> _Problem statement_
Every line of the entries below that carries the string "help" should be copied.

###

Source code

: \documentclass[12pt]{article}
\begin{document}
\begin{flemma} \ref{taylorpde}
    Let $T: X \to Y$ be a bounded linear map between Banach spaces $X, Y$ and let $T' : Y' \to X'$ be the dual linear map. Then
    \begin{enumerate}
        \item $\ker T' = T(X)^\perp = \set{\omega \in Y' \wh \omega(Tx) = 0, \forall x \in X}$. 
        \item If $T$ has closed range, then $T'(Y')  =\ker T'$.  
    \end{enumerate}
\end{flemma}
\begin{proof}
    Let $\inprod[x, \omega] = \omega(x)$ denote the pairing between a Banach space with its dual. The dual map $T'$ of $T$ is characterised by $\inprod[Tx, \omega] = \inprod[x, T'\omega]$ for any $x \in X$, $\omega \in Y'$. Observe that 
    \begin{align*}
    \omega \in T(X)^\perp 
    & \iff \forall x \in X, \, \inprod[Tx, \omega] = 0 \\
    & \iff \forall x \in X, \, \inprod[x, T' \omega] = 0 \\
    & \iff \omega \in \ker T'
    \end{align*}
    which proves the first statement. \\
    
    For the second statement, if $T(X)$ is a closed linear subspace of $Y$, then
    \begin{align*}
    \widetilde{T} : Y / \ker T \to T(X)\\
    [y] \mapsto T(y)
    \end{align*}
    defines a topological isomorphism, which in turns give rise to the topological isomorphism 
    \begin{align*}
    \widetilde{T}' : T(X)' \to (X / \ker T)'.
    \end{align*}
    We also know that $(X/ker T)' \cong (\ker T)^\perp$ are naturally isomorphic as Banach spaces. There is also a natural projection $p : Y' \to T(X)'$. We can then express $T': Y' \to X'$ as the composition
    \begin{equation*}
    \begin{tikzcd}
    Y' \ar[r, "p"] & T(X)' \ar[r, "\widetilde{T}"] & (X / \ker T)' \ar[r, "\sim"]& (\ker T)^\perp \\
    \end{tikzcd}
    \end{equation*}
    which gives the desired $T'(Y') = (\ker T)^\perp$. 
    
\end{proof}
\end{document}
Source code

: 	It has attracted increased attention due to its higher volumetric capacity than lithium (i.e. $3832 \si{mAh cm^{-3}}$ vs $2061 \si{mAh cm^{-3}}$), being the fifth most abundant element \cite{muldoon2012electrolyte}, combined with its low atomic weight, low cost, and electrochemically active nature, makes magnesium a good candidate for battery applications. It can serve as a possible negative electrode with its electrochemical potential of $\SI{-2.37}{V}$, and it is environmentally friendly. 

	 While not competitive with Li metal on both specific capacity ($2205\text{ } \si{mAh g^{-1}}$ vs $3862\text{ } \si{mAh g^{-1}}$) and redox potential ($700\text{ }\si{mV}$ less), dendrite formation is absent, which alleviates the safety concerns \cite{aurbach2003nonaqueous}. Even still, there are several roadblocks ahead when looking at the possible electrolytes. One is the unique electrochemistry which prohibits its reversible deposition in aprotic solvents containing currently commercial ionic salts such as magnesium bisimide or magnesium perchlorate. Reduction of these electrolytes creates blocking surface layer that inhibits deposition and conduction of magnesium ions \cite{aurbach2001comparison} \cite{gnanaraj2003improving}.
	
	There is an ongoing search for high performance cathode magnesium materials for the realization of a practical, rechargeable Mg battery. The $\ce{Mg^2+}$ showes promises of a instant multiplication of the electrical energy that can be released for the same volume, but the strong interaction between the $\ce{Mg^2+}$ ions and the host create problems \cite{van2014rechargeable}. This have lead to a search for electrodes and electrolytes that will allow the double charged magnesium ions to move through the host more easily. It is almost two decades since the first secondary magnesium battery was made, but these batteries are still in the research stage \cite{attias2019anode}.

###

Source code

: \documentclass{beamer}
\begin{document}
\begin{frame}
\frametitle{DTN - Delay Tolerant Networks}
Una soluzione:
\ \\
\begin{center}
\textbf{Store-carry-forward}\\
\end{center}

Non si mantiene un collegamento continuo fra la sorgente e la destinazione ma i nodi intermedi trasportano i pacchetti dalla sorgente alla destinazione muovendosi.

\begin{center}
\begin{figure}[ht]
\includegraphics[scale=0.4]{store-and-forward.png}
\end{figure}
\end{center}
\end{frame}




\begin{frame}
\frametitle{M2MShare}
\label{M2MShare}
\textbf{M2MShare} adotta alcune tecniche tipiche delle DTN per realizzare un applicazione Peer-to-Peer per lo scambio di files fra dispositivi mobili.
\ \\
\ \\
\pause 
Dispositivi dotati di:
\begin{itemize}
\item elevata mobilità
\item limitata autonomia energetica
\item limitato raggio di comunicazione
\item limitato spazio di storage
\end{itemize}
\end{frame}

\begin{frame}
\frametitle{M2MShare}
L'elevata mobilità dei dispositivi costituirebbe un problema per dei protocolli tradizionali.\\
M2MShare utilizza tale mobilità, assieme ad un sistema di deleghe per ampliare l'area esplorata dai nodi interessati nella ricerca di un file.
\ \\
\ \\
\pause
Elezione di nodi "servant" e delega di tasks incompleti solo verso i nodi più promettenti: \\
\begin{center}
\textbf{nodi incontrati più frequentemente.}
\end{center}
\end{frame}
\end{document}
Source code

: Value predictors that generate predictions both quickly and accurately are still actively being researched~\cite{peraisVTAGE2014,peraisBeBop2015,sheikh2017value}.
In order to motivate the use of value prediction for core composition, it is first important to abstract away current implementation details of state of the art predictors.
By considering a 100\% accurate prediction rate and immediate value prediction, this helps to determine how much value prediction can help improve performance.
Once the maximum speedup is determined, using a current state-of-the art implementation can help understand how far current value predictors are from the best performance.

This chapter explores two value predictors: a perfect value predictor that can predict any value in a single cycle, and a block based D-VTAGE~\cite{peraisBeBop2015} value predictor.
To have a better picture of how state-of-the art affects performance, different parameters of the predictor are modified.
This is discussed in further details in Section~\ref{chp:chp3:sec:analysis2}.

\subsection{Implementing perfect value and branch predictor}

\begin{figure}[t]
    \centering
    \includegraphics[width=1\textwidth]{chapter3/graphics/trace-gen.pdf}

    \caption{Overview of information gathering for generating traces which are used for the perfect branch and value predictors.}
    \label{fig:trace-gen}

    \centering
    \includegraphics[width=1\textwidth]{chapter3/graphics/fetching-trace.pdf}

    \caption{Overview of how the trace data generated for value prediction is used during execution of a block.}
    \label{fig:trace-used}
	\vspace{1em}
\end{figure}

###

> _Answer for this exercise_
By considering a 100\% accurate prediction rate and immediate value prediction, this helps to determine how much value prediction can help improve performance.
Once the maximum speedup is determined, using a current state-of-the art implementation can help understand how far current value predictors are from the best performance.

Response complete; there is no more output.